1.      de la prise en compte de la valeur partielle inférieure ou

2.      de la cession ou du prélèvement de la participation,

l’année de l’acquisition ou au cours de l’une des neuf années suivantes, dans la mesure où cette prise en compte de la valeur partielle inférieure ou tout autre diminution des bénéfices ne résulte que de la distribution des bénéfices ou de transferts de bénéfices en exécution d’accords de contrôle, et que les diminutions de bénéfices n’excèdent pas globalement le montant bloqué au sens du paragraphe 4.

[…]

4)      Le montant bloqué correspond à la différence entre les coûts d’acquisition et le montant nominal de la part. […]»

12      La loi portant modification du régime fiscal des transformations de sociétés (Gesetz zur Änderung des Umwandlungssteuerrechts), du 28 octobre 1994 (BGBl. 1994 I, p. 3267, ci-après l’«UmwStG»), avait introduit en droit allemand la possibilité de procéder à la transformation d’une société de capitaux en société de personnes en conservant les valeurs fiscales des immobilisations transmises, sans réalisation des plus-values latentes.

13      Conformément à l’article 4, paragraphe 4, de l’UmwStG, si le patrimoine d’une société était transmis à une société de personnes à la suite de sa modification juridique, le gain ou la perte résultant de la reprise devait être déterminé au niveau de la société de personnes en comparant la valeur à laquelle les immobilisations transmises devaient être reprises et la valeur comptable des participations dans la société absorbée. Selon l’article 14 de l’UmwStG, il en allait de même dans le cas où une société était transformée en société de personnes.

14      Ainsi déterminé («première étape»), le gain ou la perte résultant de la reprise devait être, conformément à l’article 4, paragraphe 5, de l’UmwStG, majoré ou minoré de l’impôt sur les sociétés à imputer en vertu de l’article 10, paragraphe 1, de l’UmwStG et d’un montant bloqué au sens de l’article 50c de l’EStG dans la mesure où les parts dans la société absorbée faisaient partie, à la date du transfert au regard du droit fiscal, du patrimoine de la société de personnes absorbante.

• [Données fournies]:

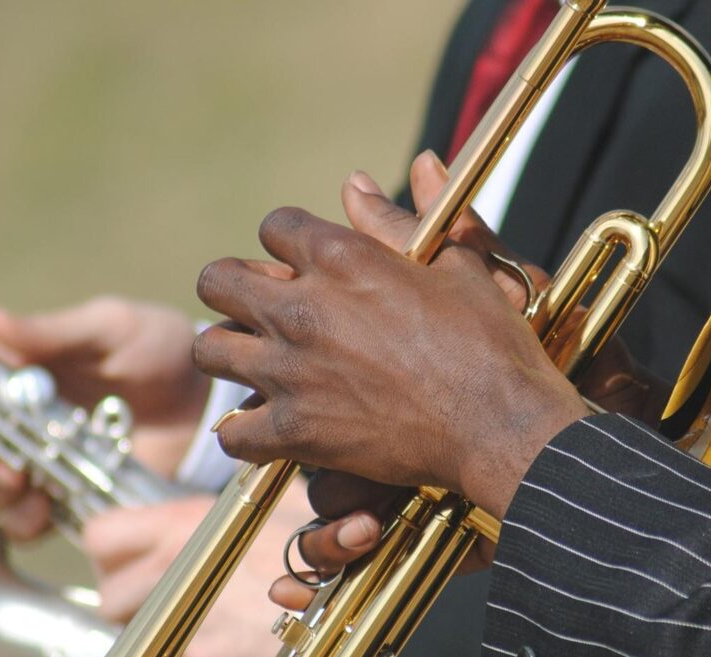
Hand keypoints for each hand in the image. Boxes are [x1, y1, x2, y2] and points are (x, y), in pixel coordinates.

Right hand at [0, 297, 208, 538]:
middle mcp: (15, 424)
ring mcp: (39, 466)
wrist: (209, 403)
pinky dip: (21, 517)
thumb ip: (54, 331)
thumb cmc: (161, 354)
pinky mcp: (67, 501)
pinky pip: (22, 524)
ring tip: (12, 470)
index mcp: (14, 374)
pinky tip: (41, 499)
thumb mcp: (113, 328)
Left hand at [83, 476, 315, 656]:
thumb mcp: (286, 506)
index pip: (103, 537)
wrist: (359, 611)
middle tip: (181, 600)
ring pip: (148, 646)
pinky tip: (253, 653)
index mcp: (187, 528)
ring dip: (177, 643)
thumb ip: (236, 510)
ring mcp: (186, 632)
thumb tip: (222, 511)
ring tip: (228, 627)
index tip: (134, 557)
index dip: (116, 550)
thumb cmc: (335, 552)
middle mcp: (176, 578)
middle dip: (139, 604)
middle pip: (112, 599)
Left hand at [193, 153, 590, 516]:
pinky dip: (245, 431)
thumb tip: (393, 170)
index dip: (289, 243)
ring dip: (230, 352)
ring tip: (256, 362)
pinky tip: (267, 425)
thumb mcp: (457, 266)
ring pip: (209, 350)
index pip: (275, 227)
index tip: (303, 265)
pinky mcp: (296, 431)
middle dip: (235, 289)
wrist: (501, 426)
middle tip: (261, 308)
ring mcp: (292, 372)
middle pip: (218, 281)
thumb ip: (407, 220)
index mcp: (341, 258)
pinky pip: (233, 432)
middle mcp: (303, 309)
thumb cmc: (489, 344)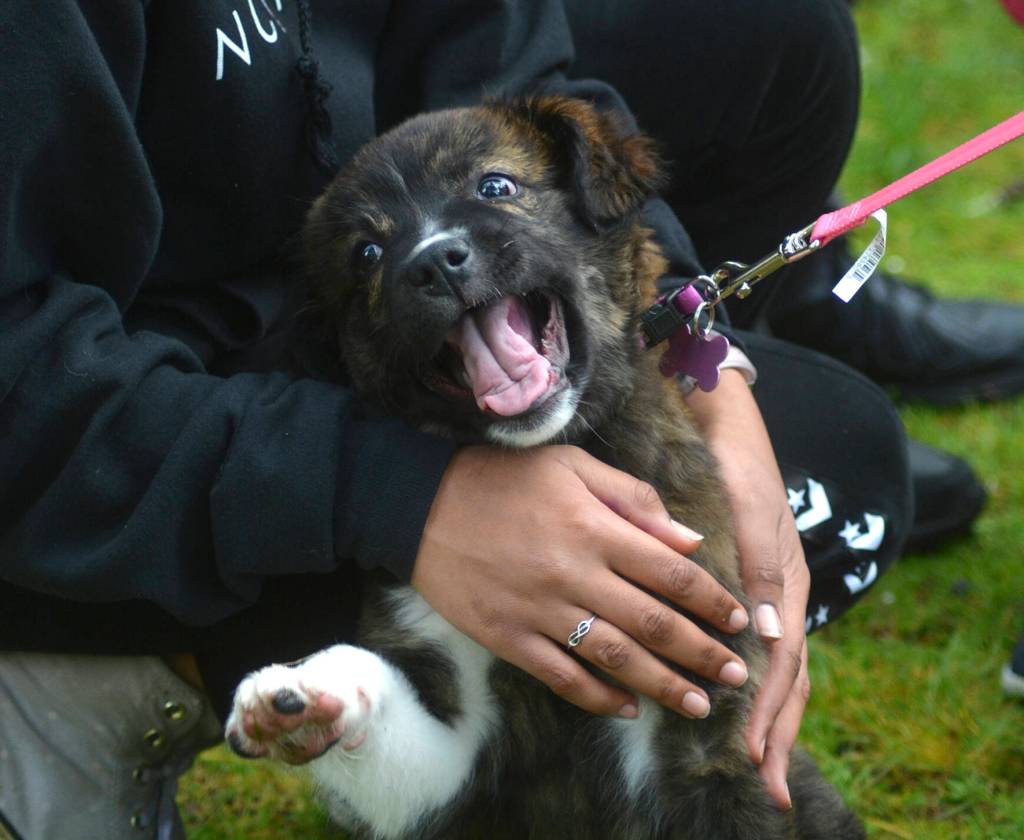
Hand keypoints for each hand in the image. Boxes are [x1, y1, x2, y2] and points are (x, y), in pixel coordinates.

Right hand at [412, 444, 750, 719]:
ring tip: (699, 705)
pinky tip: (628, 709)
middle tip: (737, 675)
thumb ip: (633, 498)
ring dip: (663, 684)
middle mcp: (574, 573)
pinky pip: (561, 676)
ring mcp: (539, 610)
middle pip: (653, 622)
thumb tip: (689, 539)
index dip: (712, 600)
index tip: (740, 620)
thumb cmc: (503, 477)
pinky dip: (598, 698)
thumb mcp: (571, 466)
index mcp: (594, 527)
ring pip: (615, 657)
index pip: (672, 573)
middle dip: (702, 652)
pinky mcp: (508, 637)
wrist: (419, 503)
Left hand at [685, 369, 810, 809]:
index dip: (770, 712)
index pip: (783, 663)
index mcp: (786, 583)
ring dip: (768, 716)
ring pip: (775, 668)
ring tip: (758, 761)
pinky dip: (755, 682)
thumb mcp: (750, 515)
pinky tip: (741, 704)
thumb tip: (766, 635)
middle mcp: (781, 596)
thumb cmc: (736, 468)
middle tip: (764, 784)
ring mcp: (767, 592)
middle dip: (776, 730)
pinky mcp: (747, 585)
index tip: (754, 756)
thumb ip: (759, 571)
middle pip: (787, 676)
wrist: (724, 428)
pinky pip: (757, 645)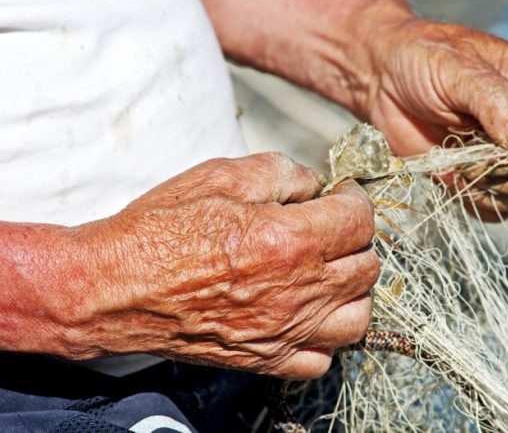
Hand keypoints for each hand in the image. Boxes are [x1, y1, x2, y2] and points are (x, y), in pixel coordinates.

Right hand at [67, 153, 377, 378]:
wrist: (116, 287)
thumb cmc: (162, 229)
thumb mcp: (221, 176)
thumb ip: (282, 172)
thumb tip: (314, 184)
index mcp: (291, 240)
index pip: (359, 220)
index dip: (355, 199)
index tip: (342, 194)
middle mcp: (299, 291)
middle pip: (367, 268)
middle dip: (356, 239)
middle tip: (332, 227)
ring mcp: (285, 331)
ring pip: (357, 318)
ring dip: (352, 290)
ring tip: (329, 271)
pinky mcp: (265, 359)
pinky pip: (321, 358)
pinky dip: (324, 336)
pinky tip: (307, 314)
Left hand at [363, 18, 507, 220]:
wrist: (383, 82)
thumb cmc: (421, 61)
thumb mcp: (458, 68)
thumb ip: (495, 101)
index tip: (501, 153)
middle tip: (478, 168)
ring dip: (497, 193)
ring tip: (459, 167)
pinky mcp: (485, 179)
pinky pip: (500, 210)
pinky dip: (479, 204)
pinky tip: (453, 179)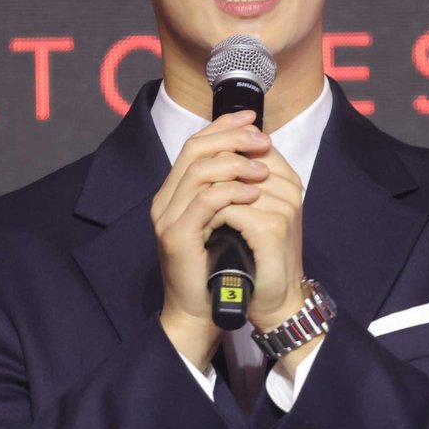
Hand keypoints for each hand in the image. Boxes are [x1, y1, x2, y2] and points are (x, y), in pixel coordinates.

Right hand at [151, 110, 304, 367]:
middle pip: (195, 149)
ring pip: (198, 170)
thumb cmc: (219, 267)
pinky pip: (204, 201)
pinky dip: (230, 191)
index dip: (223, 126)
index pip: (196, 144)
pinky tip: (252, 193)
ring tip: (262, 169)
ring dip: (234, 163)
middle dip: (231, 137)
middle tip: (262, 139)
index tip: (253, 118)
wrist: (200, 310)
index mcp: (175, 192)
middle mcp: (165, 199)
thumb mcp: (227, 220)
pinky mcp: (176, 235)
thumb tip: (258, 155)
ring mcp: (167, 217)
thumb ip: (231, 189)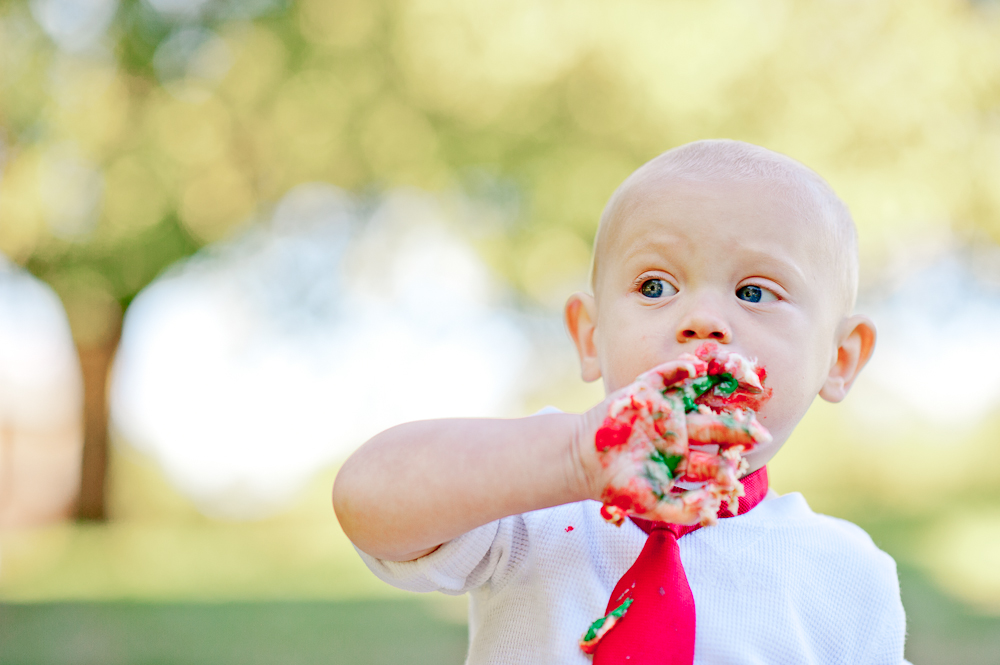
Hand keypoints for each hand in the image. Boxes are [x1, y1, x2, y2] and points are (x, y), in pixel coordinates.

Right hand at [580, 353, 769, 526]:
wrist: (582, 463)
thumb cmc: (618, 486)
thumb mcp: (653, 506)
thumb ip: (684, 510)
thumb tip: (714, 509)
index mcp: (684, 458)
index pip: (716, 457)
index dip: (734, 458)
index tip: (750, 461)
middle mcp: (679, 432)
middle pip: (715, 427)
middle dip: (738, 429)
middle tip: (761, 431)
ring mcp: (663, 411)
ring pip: (697, 395)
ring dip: (717, 389)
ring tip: (739, 378)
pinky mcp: (644, 392)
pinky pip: (665, 375)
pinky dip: (679, 370)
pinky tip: (696, 368)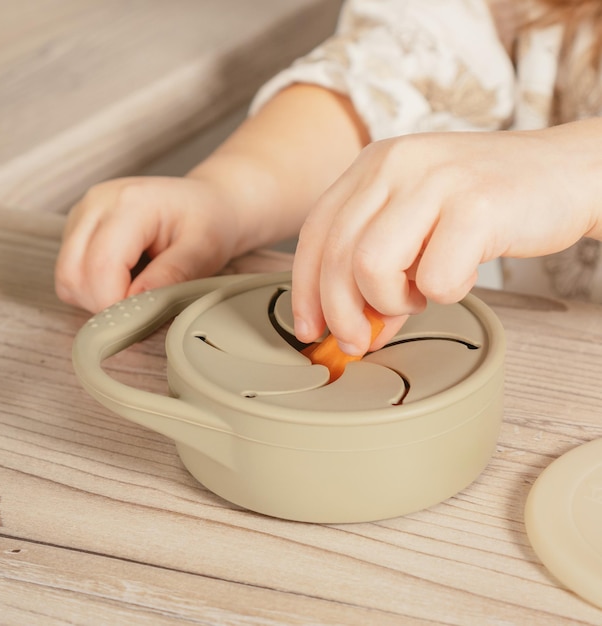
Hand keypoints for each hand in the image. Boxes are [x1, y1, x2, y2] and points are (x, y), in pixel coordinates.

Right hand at [55, 176, 238, 311]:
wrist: (206, 201)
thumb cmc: (208, 222)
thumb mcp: (203, 250)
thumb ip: (172, 275)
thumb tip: (137, 303)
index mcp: (130, 203)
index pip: (101, 267)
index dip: (116, 303)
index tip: (144, 315)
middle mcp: (97, 203)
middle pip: (73, 273)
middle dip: (104, 303)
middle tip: (142, 306)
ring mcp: (83, 213)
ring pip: (66, 276)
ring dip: (95, 297)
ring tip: (136, 290)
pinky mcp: (78, 227)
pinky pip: (70, 271)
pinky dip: (93, 287)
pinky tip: (125, 279)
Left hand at [292, 122, 600, 355]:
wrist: (568, 174)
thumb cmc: (487, 206)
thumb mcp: (419, 227)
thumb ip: (380, 270)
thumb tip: (354, 328)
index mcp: (374, 165)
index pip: (315, 233)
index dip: (304, 289)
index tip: (309, 328)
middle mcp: (396, 163)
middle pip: (336, 257)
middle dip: (343, 314)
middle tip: (363, 338)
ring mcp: (435, 179)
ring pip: (372, 268)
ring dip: (394, 301)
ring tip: (422, 293)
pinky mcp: (476, 203)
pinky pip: (436, 279)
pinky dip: (445, 294)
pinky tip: (461, 277)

• [Énoncé]: D'après le texte sélectionné, à quoi correspond le montant bloqué ?

• [Solution]: À la différence entre les coûts d'acquisition et le montant nominal de la part.